Within half an hour Hobart was closed up at ‘flying stations’ and Thala Dan’s helicopter was called in to attempt a trial landing on the recently constructed helipad. The landing was timed to avoid periods of excessive rolling and at 09:30 the helicopter landed safely on board the makeshift structure. With the trial complete attention now turned to the medical evacuation of Mr Barker, which began at 10:02 following the passing of a heavy rain squall. Again the helicopter was called in and the transfer was successfully completed in approximately 60 seconds.[2] With the patient and an Antarctic Division medical officer safely on board Hobart, the helicopter returned to Thala Dan with the distinction of being the first aircraft to land on board a Perth Class DDG.

Thala Dan's helicopter on the makeshift helipad onboard HMAS Hobart.
Thala Dan’s helicopter on the makeshift helipad onboard HMAS Hobart.

Hobart weighed anchor without delay and once clear of the island set course at best speed for the 900 mile voyage to Hobart. Mr Barker handled the rough sea conditions well throughout Monday 8 January and the forenoon of the following day; however, concern over a deterioration in his condition necessitated an increase in speed in spite of the weather. The Derwent River was entered at 23:40 on Tuesday 9 January and Hobart berthed alongside Macquarie Wharf at 01:15 on Wednesday morning, completing the journey in a record 39 hours. Shortly after berthing, Mr Barker was transferred to a waiting ambulance and taken to the Royal Hobart Hospital.

Throughout the transit from Macquarie Island to Hobart, it was reported that the injured Roger Barker displayed great courage and remained composed in spite of his terrible injuries. He underwent emergency surgery on arrival in hospital at Hobart, which sadly resulted in the amputation of his left leg. It was with deep regret that the crew of Hobart later learned that he lost his fight for life when he succumbed to his injuries in Melbourne on 8 February 1979.[3] As a tribute to Roger Barker, the Barker Channel in the Vestfold Hills region of Australian Antarctic Territory was subsequently named in his honour.

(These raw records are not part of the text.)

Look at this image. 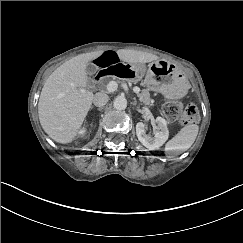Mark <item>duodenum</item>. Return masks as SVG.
Instances as JSON below:
<instances>
[{"mask_svg":"<svg viewBox=\"0 0 243 243\" xmlns=\"http://www.w3.org/2000/svg\"><path fill=\"white\" fill-rule=\"evenodd\" d=\"M136 73H137V69L134 65L123 63V64L112 66L108 69L101 70L96 75L95 79L97 81L106 77H112L116 79H130L135 77Z\"/></svg>","mask_w":243,"mask_h":243,"instance_id":"410a0bca","label":"duodenum"}]
</instances>
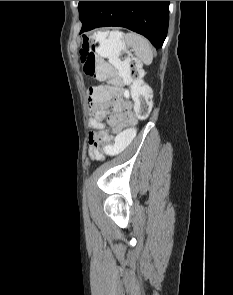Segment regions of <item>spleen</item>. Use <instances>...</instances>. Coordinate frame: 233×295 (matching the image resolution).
Listing matches in <instances>:
<instances>
[{"instance_id":"3e777b00","label":"spleen","mask_w":233,"mask_h":295,"mask_svg":"<svg viewBox=\"0 0 233 295\" xmlns=\"http://www.w3.org/2000/svg\"><path fill=\"white\" fill-rule=\"evenodd\" d=\"M99 52L103 57H108L109 62L119 70L124 63L119 59L120 51L126 46L133 49L134 54L145 64L149 65L153 60V50L149 41L143 36L130 32L123 34L119 31H111L108 38L104 34L99 36Z\"/></svg>"}]
</instances>
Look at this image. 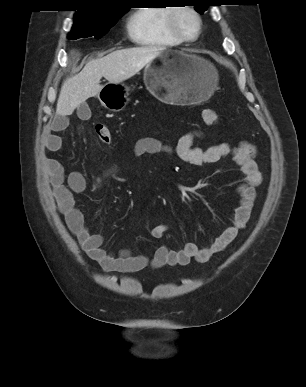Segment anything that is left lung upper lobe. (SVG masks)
Listing matches in <instances>:
<instances>
[{"mask_svg": "<svg viewBox=\"0 0 306 387\" xmlns=\"http://www.w3.org/2000/svg\"><path fill=\"white\" fill-rule=\"evenodd\" d=\"M193 3L195 4L194 7L197 12L200 14H203L208 6L214 5V0H192Z\"/></svg>", "mask_w": 306, "mask_h": 387, "instance_id": "1", "label": "left lung upper lobe"}]
</instances>
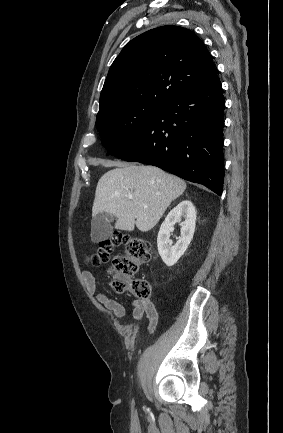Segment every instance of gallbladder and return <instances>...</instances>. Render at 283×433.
I'll return each mask as SVG.
<instances>
[{
  "label": "gallbladder",
  "instance_id": "obj_1",
  "mask_svg": "<svg viewBox=\"0 0 283 433\" xmlns=\"http://www.w3.org/2000/svg\"><path fill=\"white\" fill-rule=\"evenodd\" d=\"M115 221L114 214L98 212L91 221V239L93 243H101L108 239L112 233L111 223Z\"/></svg>",
  "mask_w": 283,
  "mask_h": 433
}]
</instances>
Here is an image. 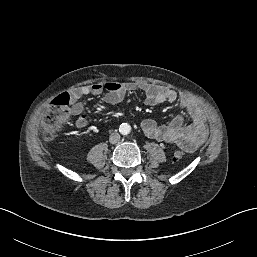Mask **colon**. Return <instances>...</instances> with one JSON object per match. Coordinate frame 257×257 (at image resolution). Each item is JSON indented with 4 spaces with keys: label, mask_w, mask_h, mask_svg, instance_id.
Wrapping results in <instances>:
<instances>
[{
    "label": "colon",
    "mask_w": 257,
    "mask_h": 257,
    "mask_svg": "<svg viewBox=\"0 0 257 257\" xmlns=\"http://www.w3.org/2000/svg\"><path fill=\"white\" fill-rule=\"evenodd\" d=\"M70 117V95L63 92L57 95L43 113L41 120L42 135L45 140H52L55 133ZM185 156L184 150H177L173 154L174 161H180Z\"/></svg>",
    "instance_id": "obj_1"
}]
</instances>
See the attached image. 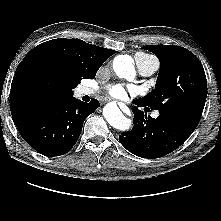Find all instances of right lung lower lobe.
<instances>
[{
  "label": "right lung lower lobe",
  "mask_w": 221,
  "mask_h": 221,
  "mask_svg": "<svg viewBox=\"0 0 221 221\" xmlns=\"http://www.w3.org/2000/svg\"><path fill=\"white\" fill-rule=\"evenodd\" d=\"M100 106L75 98L63 102L31 106L13 115L14 123L24 140L42 155L60 156L77 142L85 119Z\"/></svg>",
  "instance_id": "obj_1"
}]
</instances>
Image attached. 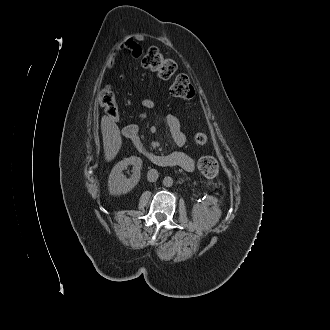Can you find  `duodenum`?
Listing matches in <instances>:
<instances>
[{"mask_svg":"<svg viewBox=\"0 0 330 330\" xmlns=\"http://www.w3.org/2000/svg\"><path fill=\"white\" fill-rule=\"evenodd\" d=\"M134 128L132 126H127L124 131V135L128 139H135L137 137V132L133 130ZM137 144L140 146V148L143 150V146L140 144L139 141H137ZM147 156L149 159L154 163L159 166H171L169 164L168 158L165 155H158V154H153L146 152Z\"/></svg>","mask_w":330,"mask_h":330,"instance_id":"duodenum-1","label":"duodenum"}]
</instances>
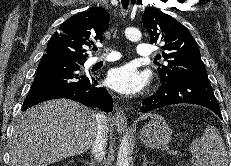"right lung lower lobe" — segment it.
I'll return each mask as SVG.
<instances>
[{
    "label": "right lung lower lobe",
    "mask_w": 231,
    "mask_h": 166,
    "mask_svg": "<svg viewBox=\"0 0 231 166\" xmlns=\"http://www.w3.org/2000/svg\"><path fill=\"white\" fill-rule=\"evenodd\" d=\"M83 64L43 55L22 110L50 99L68 98L88 107L112 111L113 102L106 89L98 86L95 76L80 72Z\"/></svg>",
    "instance_id": "right-lung-lower-lobe-1"
}]
</instances>
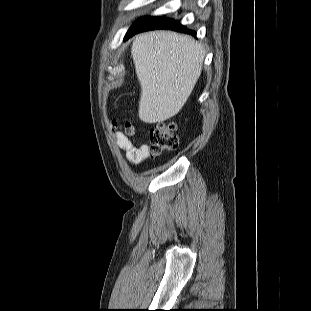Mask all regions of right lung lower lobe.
Returning a JSON list of instances; mask_svg holds the SVG:
<instances>
[{
    "label": "right lung lower lobe",
    "instance_id": "1",
    "mask_svg": "<svg viewBox=\"0 0 311 311\" xmlns=\"http://www.w3.org/2000/svg\"><path fill=\"white\" fill-rule=\"evenodd\" d=\"M158 29H169L196 36L195 31L187 29L186 27H184L179 22L173 19L146 16L134 22V24L128 30L125 36V40L137 33Z\"/></svg>",
    "mask_w": 311,
    "mask_h": 311
}]
</instances>
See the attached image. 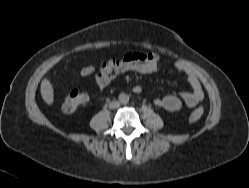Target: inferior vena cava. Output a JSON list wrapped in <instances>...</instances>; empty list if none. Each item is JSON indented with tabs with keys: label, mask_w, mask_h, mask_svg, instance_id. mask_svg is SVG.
<instances>
[{
	"label": "inferior vena cava",
	"mask_w": 249,
	"mask_h": 188,
	"mask_svg": "<svg viewBox=\"0 0 249 188\" xmlns=\"http://www.w3.org/2000/svg\"><path fill=\"white\" fill-rule=\"evenodd\" d=\"M120 106V102L118 101H112L109 103V108L114 109Z\"/></svg>",
	"instance_id": "obj_1"
}]
</instances>
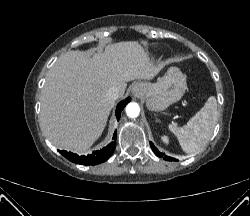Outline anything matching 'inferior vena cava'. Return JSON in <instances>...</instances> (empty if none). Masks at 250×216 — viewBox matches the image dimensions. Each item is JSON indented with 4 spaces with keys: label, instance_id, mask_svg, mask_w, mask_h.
I'll list each match as a JSON object with an SVG mask.
<instances>
[{
    "label": "inferior vena cava",
    "instance_id": "1",
    "mask_svg": "<svg viewBox=\"0 0 250 216\" xmlns=\"http://www.w3.org/2000/svg\"><path fill=\"white\" fill-rule=\"evenodd\" d=\"M106 95L108 98L116 100L120 97V91L119 89L112 87L107 90Z\"/></svg>",
    "mask_w": 250,
    "mask_h": 216
}]
</instances>
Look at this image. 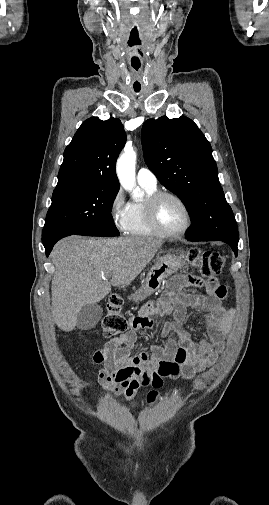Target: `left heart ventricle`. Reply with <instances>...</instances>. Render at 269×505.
<instances>
[{"label": "left heart ventricle", "instance_id": "left-heart-ventricle-1", "mask_svg": "<svg viewBox=\"0 0 269 505\" xmlns=\"http://www.w3.org/2000/svg\"><path fill=\"white\" fill-rule=\"evenodd\" d=\"M157 219L161 227L167 231H178L187 221L184 208L172 198L160 201L157 207Z\"/></svg>", "mask_w": 269, "mask_h": 505}]
</instances>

Hobart’s mercy dash in 1979 typifies both the character and compassion of the Australian sailor. Her ‘scratch’ crew’s willingness to put service before self to assist someone in great need, coupled with their ability to improvise in the face of adversity continues to serve as a fine example of naval ingenuity.


  1. Royal Australian Navy, Navy News, Vol. 22, No. 1, 26 January 1979.
  2. HMAS Hobart, Report of Proceedings, January 1979.
  3. The rescue of Mr Roger Barker is mentioned in Tim Bowden, The Silence Calling, Australians in Antarctica 1947-97, Allen & Unwin, St Leonards, NSW, 1997, pp. 351-352.